The article suggests that “the little pot has helped to see off the threat of the ubiquitous, high-volume offerings of the mass-market chains.” We don’t see that at all. Mass-market chains have failed to catch on in Italy because the market for decent espresso has long been saturated with local cafés on every corner that reliably produce a good shot. The moka pot largely seemed to survive because of its simplicity: there’s no reason for a family to purchase a hulking espresso machine for home use when good stuff is always available nearby.
However, the article notes the recent popularity of coffee capsules for home use — even in places like Italy: “millions of coffee drinkers in Italy and beyond bought into the hype that the capsules provide an espresso virtually as good as one served in a coffee bar.” We agree with their use of the word hype, given that we’ve found that the best of these superautomated, capsule-based home machines produce espresso shots on par with McDonald’s quality.
That said, European consumers want to look forward to the modern. Four years ago we questioned how Nespresso shops could succeed in Europe. Sure enough, today European consumers are at least buying the coffee.
The coffee culture export trade is in high swing, whether it is Stumptown Roasters opening in Amsterdam or Blue Bottle Coffee following Intelligentsia‘s footsteps and invading L.A.: Drip Bar, a Mobile Blue Bottle Café | NBC Los Angeles. Yes, that last article cites the tiresome caffeine-riff cliché abused by many an unimaginative coffee writer — calling Bay Area Blue Bottle fans “caffeine-starved locals” — but the article notes a second attempt to bring Blue Bottle to the tanned, spackled, and collagen-injected masses down south.
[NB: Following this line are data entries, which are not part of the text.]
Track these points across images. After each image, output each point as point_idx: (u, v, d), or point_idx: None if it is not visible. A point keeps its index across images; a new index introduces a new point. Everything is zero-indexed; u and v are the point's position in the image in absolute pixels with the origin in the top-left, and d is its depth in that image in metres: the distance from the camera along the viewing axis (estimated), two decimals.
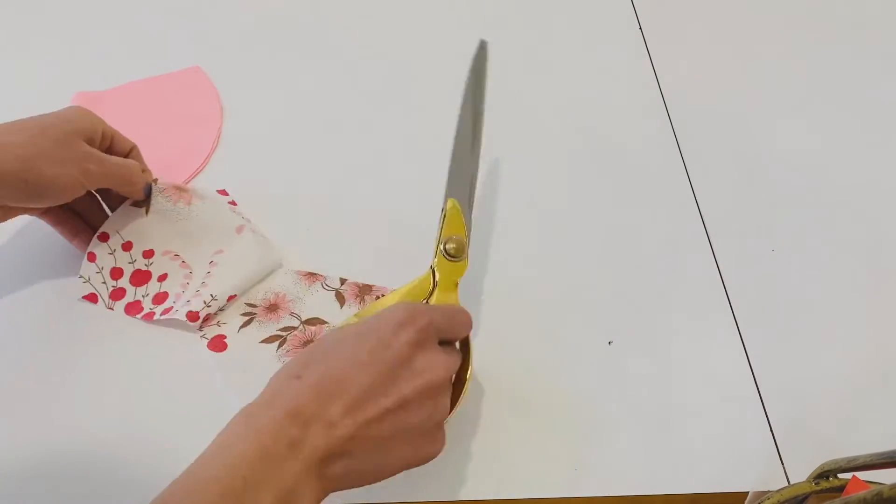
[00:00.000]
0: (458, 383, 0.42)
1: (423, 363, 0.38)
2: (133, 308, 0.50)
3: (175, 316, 0.49)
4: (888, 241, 0.57)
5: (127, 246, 0.52)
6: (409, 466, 0.39)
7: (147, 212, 0.52)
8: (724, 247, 0.56)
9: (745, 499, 0.41)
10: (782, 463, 0.46)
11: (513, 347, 0.51)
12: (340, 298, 0.51)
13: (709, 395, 0.48)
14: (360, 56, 0.69)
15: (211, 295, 0.49)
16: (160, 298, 0.51)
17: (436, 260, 0.45)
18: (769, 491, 0.38)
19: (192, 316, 0.49)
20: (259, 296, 0.51)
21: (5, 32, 0.69)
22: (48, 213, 0.51)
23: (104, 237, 0.52)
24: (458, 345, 0.43)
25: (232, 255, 0.52)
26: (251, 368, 0.47)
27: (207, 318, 0.49)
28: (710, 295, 0.54)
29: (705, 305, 0.53)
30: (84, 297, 0.51)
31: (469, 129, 0.50)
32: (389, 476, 0.38)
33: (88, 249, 0.51)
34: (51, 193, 0.47)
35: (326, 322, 0.50)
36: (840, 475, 0.36)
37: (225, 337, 0.49)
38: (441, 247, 0.45)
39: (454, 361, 0.41)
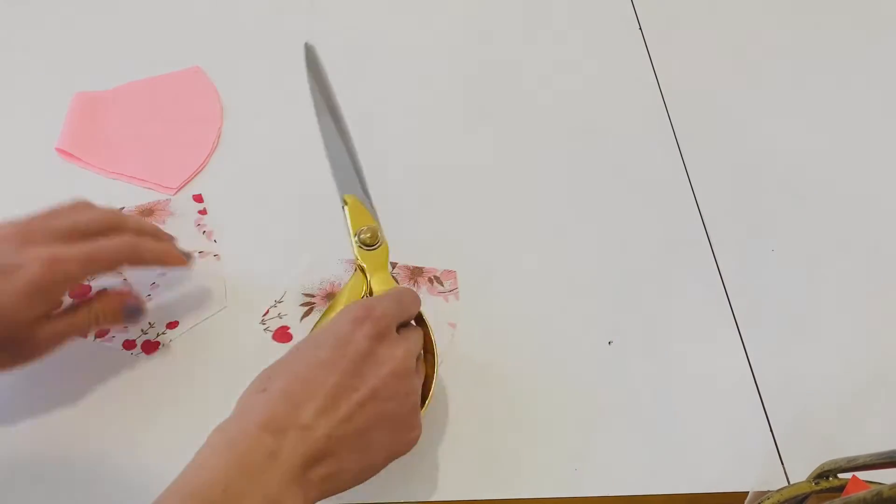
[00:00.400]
0: (428, 356, 0.43)
1: (385, 352, 0.38)
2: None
3: (111, 344, 0.47)
4: (888, 241, 0.57)
5: None
6: (391, 457, 0.39)
7: None
8: (724, 247, 0.56)
9: (745, 499, 0.41)
10: (782, 463, 0.46)
11: (513, 347, 0.51)
12: (395, 281, 0.50)
13: (709, 395, 0.48)
14: (360, 53, 0.69)
15: (150, 322, 0.48)
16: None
17: (357, 256, 0.45)
18: (769, 491, 0.38)
19: (129, 344, 0.47)
20: (315, 286, 0.52)
21: (4, 32, 0.69)
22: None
23: None
24: (413, 322, 0.43)
25: (175, 278, 0.51)
26: None
27: (157, 347, 0.48)
28: (710, 295, 0.54)
29: (705, 305, 0.53)
30: None
31: (333, 127, 0.49)
32: (375, 472, 0.38)
33: None
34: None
35: None
36: (840, 475, 0.36)
37: (289, 328, 0.50)
38: (356, 240, 0.45)
39: (415, 343, 0.41)
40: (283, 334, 0.49)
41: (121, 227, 0.44)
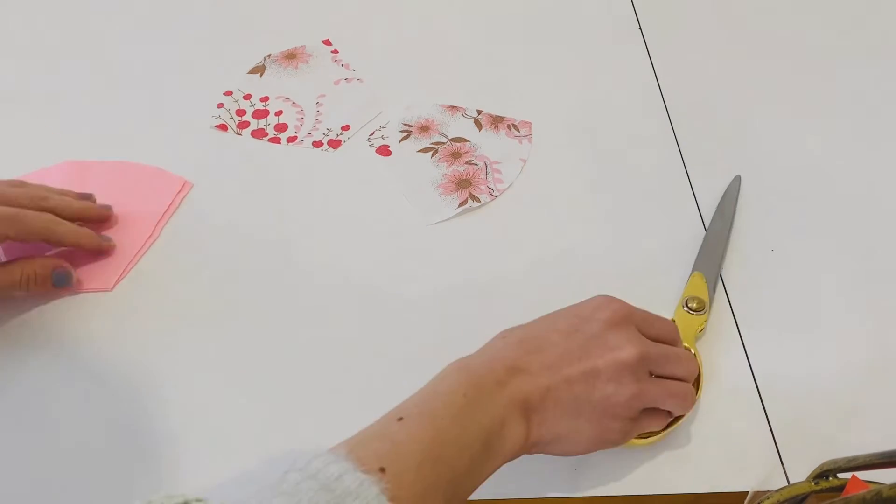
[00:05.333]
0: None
1: (615, 340, 0.41)
2: (259, 133, 0.64)
3: (301, 145, 0.63)
4: (888, 240, 0.57)
5: (247, 97, 0.67)
6: (595, 442, 0.42)
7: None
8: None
9: (745, 499, 0.41)
10: (782, 463, 0.46)
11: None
12: (478, 125, 0.64)
13: (709, 395, 0.48)
14: (361, 51, 0.69)
15: (328, 128, 0.64)
16: (281, 128, 0.64)
17: (675, 313, 0.51)
18: (769, 491, 0.38)
19: (317, 143, 0.63)
20: (413, 119, 0.65)
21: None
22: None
23: (228, 93, 0.67)
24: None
25: (333, 98, 0.67)
26: (410, 171, 0.61)
27: (335, 143, 0.63)
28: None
29: None
30: (216, 126, 0.64)
31: (717, 234, 0.56)
32: (578, 449, 0.42)
33: (219, 102, 0.66)
34: None
35: (468, 140, 0.63)
36: (840, 475, 0.36)
37: (389, 146, 0.63)
38: (683, 302, 0.52)
39: (657, 351, 0.43)
40: (383, 150, 0.63)
41: (51, 208, 0.52)
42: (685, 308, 0.51)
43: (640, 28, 0.72)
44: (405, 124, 0.64)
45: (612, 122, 0.64)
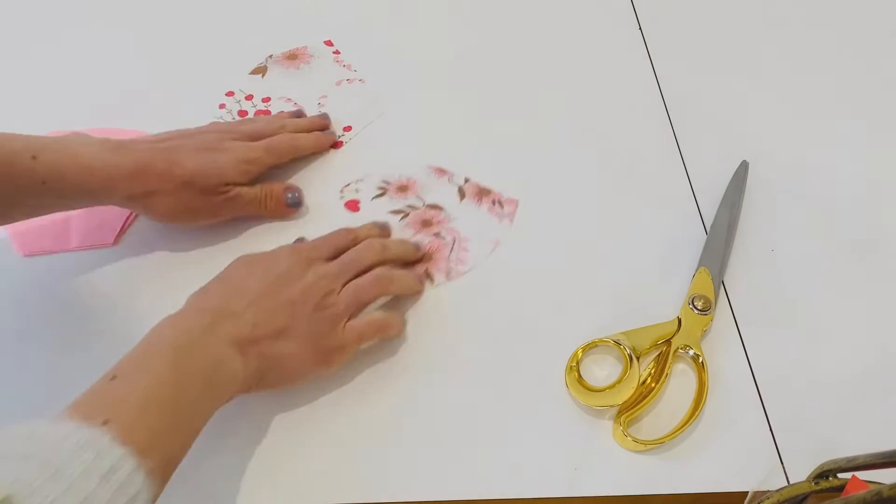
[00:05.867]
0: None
1: (311, 275, 0.47)
2: None
3: None
4: (888, 240, 0.57)
5: (249, 97, 0.66)
6: (308, 373, 0.47)
7: None
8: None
9: (745, 499, 0.41)
10: (782, 463, 0.46)
11: (511, 346, 0.51)
12: (461, 193, 0.59)
13: (709, 395, 0.48)
14: (368, 46, 0.69)
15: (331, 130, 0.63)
16: None
17: (681, 312, 0.51)
18: (769, 491, 0.38)
19: None
20: (394, 177, 0.61)
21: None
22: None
23: (230, 94, 0.66)
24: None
25: (335, 98, 0.66)
26: None
27: (338, 144, 0.63)
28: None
29: None
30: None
31: (725, 223, 0.56)
32: (295, 379, 0.46)
33: (221, 103, 0.66)
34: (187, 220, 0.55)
35: (444, 209, 0.58)
36: (840, 475, 0.36)
37: (359, 202, 0.59)
38: (689, 301, 0.52)
39: (342, 278, 0.49)
40: (352, 205, 0.59)
41: (283, 129, 0.60)
42: (691, 307, 0.51)
43: (640, 28, 0.72)
44: (384, 181, 0.60)
45: (611, 122, 0.64)
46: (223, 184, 0.53)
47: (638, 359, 0.49)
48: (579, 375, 0.48)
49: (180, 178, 0.51)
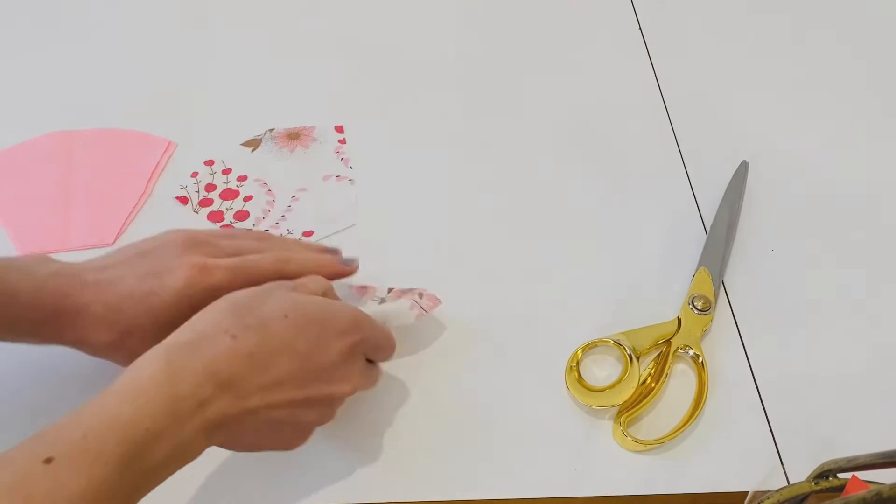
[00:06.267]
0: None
1: (343, 373, 0.39)
2: (215, 217, 0.58)
3: None
4: (888, 240, 0.57)
5: (226, 171, 0.60)
6: (270, 450, 0.40)
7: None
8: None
9: (745, 499, 0.41)
10: (782, 463, 0.46)
11: (512, 346, 0.51)
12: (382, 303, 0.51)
13: (709, 395, 0.48)
14: (358, 50, 0.69)
15: (289, 229, 0.57)
16: (241, 216, 0.58)
17: (681, 312, 0.51)
18: (769, 491, 0.38)
19: None
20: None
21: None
22: None
23: (209, 163, 0.61)
24: None
25: (312, 195, 0.59)
26: None
27: None
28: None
29: None
30: (176, 198, 0.59)
31: (725, 223, 0.56)
32: (250, 451, 0.40)
33: (194, 171, 0.60)
34: None
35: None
36: (840, 475, 0.36)
37: None
38: (689, 301, 0.51)
39: (367, 380, 0.43)
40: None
41: (273, 247, 0.46)
42: (691, 307, 0.51)
43: (640, 28, 0.72)
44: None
45: (611, 122, 0.64)
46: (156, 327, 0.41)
47: (638, 359, 0.49)
48: (579, 375, 0.48)
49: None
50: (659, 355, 0.50)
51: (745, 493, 0.42)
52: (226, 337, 0.35)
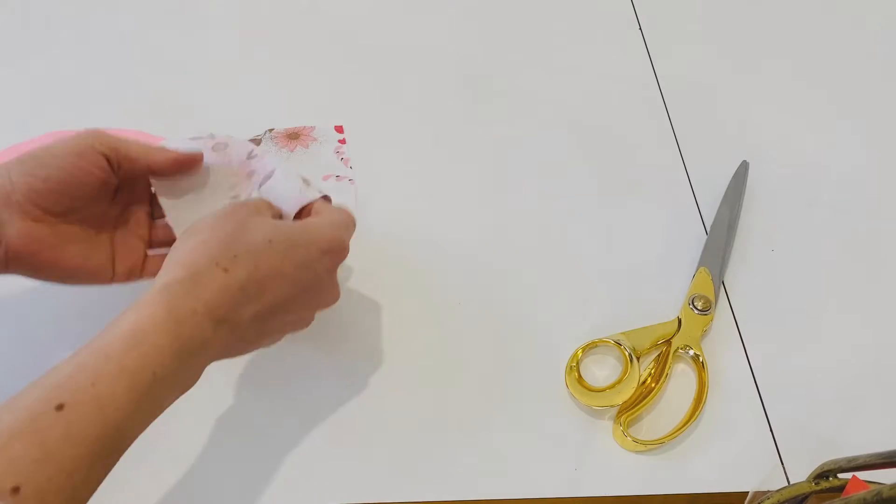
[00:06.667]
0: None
1: (328, 286, 0.42)
2: None
3: None
4: (888, 240, 0.57)
5: None
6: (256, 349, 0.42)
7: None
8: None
9: (745, 499, 0.41)
10: (782, 463, 0.46)
11: (512, 346, 0.51)
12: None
13: (709, 395, 0.48)
14: (356, 52, 0.69)
15: None
16: None
17: (681, 312, 0.51)
18: (769, 491, 0.38)
19: None
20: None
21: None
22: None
23: None
24: None
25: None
26: None
27: None
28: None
29: None
30: None
31: (725, 223, 0.56)
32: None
33: None
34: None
35: None
36: (840, 475, 0.36)
37: None
38: (689, 300, 0.52)
39: (338, 288, 0.44)
40: None
41: None
42: (691, 307, 0.51)
43: (640, 28, 0.72)
44: None
45: (611, 122, 0.64)
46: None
47: (638, 359, 0.49)
48: (579, 375, 0.48)
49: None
50: (659, 355, 0.50)
51: (745, 494, 0.42)
52: (218, 270, 0.36)
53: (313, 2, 0.73)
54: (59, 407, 0.29)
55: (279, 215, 0.43)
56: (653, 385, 0.48)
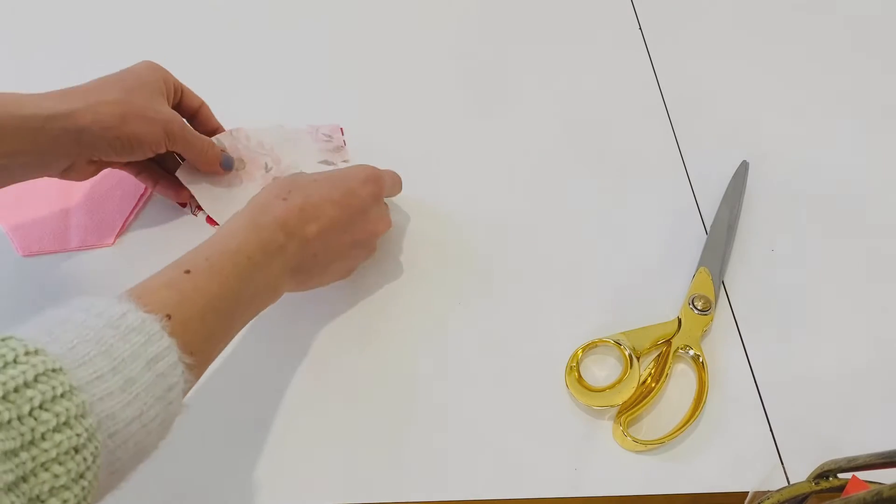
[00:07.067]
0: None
1: (375, 214, 0.50)
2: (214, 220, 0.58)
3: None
4: (888, 240, 0.57)
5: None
6: (331, 282, 0.50)
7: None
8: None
9: (745, 499, 0.41)
10: (782, 463, 0.46)
11: (512, 346, 0.51)
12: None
13: (708, 395, 0.48)
14: (354, 53, 0.69)
15: None
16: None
17: (681, 312, 0.52)
18: (769, 491, 0.38)
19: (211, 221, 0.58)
20: None
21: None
22: (130, 165, 0.55)
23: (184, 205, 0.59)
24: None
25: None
26: None
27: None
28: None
29: None
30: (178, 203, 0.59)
31: (725, 223, 0.56)
32: (318, 287, 0.50)
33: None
34: (139, 149, 0.50)
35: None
36: (840, 475, 0.36)
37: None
38: (689, 301, 0.52)
39: (388, 220, 0.52)
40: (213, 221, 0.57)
41: None
42: (691, 307, 0.51)
43: (640, 28, 0.72)
44: None
45: (611, 122, 0.64)
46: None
47: (638, 359, 0.49)
48: (579, 375, 0.48)
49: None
50: (659, 355, 0.50)
51: (745, 494, 0.42)
52: (278, 201, 0.46)
53: (313, 2, 0.73)
54: (187, 272, 0.39)
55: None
56: (653, 385, 0.48)
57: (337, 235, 0.47)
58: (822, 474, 0.36)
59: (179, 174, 0.56)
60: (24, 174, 0.48)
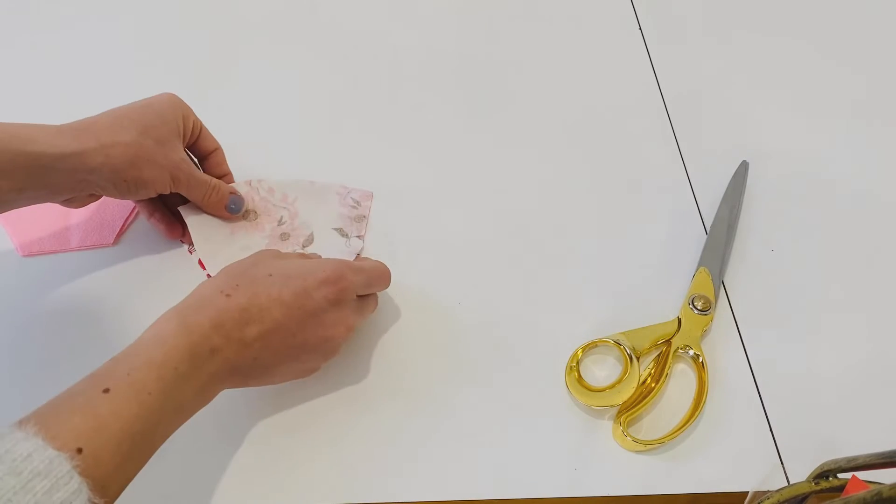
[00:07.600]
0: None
1: (332, 319, 0.45)
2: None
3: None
4: (888, 240, 0.57)
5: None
6: (283, 382, 0.47)
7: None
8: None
9: (745, 499, 0.41)
10: (782, 463, 0.46)
11: (512, 346, 0.51)
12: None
13: (709, 395, 0.48)
14: (354, 51, 0.69)
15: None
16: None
17: (681, 312, 0.51)
18: (769, 491, 0.38)
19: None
20: None
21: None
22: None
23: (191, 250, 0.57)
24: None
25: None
26: None
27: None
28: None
29: None
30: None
31: (725, 223, 0.56)
32: (266, 385, 0.46)
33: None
34: (143, 191, 0.50)
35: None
36: (840, 475, 0.36)
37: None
38: (689, 301, 0.52)
39: (360, 318, 0.47)
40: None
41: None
42: (691, 307, 0.51)
43: (640, 28, 0.72)
44: None
45: (611, 122, 0.64)
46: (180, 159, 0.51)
47: (638, 359, 0.49)
48: (579, 375, 0.48)
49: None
50: (659, 355, 0.50)
51: (745, 493, 0.42)
52: (221, 296, 0.42)
53: (312, 5, 0.73)
54: (106, 391, 0.36)
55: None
56: (653, 385, 0.48)
57: (282, 339, 0.43)
58: (822, 474, 0.36)
59: (182, 210, 0.55)
60: (27, 203, 0.48)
Drip Bar, a mobile/portable café concept scheduled for introduction in L.A. this May, plans to pour Blue Bottle Coffee using Hario V60 drippers. Should we be surprised that in a town where you have to drive everywhere, your coffee should now come on wheels?
As we wrote last October, the spiraling Hario V60 dripper became all the rage at Intelligentsia as a Clover brewer substitute. Many other coffee shops have since followed suit in declaring the Hario V60 dripper as the greatest thing since the double boiler — including SF’s Ritual Coffee Roasters, who was among the first in the Bay Area to offer a Hario V60 drip bar.
We have our own Hario V60 and Buono drip kettle for home use. We even got a friend to translate all the Japanese instructions for us. Good coffee, to be sure. But the professional coffee world seems to chase short-attention-span fads on a level that rivals many Japanese consumers — with a heavy copy-cat hype that ebbs and flows with the coffee growing seasons.
When we first encountered a Hario V60 drip bar, last December at Intelligentsia’s Monadnock location in Chicago, we asked the barista if he liked it that much better than a Chemex brewer or a typical Melitta bar. While continuing his pour with a Buono kettle, he slowly responded with a resounding, “Well…?” So while the V60 is a fun new coffee toy, and it produces great coffee, let’s just say we’re not ready to throw our old Chemex brewer out the window just yet.